*** Opening Dataset ***

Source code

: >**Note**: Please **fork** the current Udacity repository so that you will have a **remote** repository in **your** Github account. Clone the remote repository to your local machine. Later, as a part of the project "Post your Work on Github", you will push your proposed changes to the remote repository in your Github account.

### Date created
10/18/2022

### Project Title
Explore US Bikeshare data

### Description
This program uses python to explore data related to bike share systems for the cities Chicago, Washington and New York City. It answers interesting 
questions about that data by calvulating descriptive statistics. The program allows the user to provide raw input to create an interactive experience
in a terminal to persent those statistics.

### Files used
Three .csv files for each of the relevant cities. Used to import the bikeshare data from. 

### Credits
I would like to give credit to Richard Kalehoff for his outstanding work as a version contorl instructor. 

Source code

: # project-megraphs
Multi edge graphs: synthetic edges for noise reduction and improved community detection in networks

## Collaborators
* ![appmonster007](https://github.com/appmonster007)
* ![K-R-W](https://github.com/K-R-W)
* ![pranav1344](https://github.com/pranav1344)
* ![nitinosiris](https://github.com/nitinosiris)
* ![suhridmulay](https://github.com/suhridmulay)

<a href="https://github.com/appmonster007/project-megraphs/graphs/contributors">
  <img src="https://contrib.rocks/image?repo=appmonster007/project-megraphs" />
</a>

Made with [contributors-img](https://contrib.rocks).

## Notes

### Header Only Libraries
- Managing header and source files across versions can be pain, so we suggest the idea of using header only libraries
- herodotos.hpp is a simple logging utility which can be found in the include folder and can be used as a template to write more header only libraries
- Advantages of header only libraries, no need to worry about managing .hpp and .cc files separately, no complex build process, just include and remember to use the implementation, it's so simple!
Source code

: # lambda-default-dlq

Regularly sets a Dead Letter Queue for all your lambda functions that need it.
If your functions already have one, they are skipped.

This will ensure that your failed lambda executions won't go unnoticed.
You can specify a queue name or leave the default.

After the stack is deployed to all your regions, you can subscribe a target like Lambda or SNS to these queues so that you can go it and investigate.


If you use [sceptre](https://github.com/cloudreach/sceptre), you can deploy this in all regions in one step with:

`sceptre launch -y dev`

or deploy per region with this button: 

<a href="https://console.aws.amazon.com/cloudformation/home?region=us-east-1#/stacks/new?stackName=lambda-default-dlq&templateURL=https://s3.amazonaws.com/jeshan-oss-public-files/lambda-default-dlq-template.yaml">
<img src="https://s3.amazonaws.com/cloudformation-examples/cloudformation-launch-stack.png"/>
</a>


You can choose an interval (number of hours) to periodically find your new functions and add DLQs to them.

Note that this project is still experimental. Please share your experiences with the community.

*** Closing Dataset ***
*** Opening Dataset ***

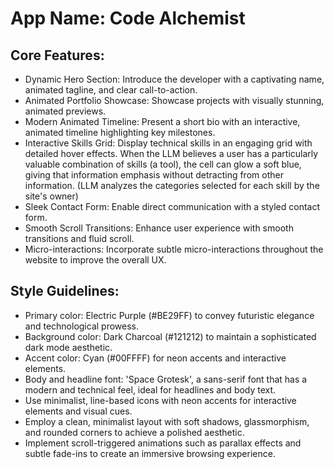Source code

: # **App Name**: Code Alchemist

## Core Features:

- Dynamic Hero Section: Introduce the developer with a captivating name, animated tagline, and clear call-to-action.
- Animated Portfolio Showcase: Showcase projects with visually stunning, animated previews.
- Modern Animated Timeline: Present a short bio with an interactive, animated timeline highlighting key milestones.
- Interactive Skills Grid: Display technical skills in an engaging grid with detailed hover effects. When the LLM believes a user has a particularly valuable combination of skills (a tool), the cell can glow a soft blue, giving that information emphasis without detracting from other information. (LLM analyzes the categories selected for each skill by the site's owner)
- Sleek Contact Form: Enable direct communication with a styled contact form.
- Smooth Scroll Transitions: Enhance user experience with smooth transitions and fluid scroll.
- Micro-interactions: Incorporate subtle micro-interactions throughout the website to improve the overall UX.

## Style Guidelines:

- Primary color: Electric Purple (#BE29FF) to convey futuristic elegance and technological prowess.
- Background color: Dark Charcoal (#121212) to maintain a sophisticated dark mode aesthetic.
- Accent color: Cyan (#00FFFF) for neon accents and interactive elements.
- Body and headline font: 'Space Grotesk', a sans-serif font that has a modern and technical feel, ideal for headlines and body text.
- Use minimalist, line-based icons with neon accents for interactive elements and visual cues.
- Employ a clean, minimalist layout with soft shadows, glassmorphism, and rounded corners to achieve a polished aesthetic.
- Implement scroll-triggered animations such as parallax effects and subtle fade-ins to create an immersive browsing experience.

*** Closing Dataset ***

Every line holding the string "include" should be copied here, so please find those lines in the data.

- herodotos.hpp is a simple logging utility which can be found in the include folder and can be used as a template to write more header only libraries
- Advantages of header only libraries, no need to worry about managing .hpp and .cc files separately, no complex build process, just include and remember to use the implementation, it's so simple!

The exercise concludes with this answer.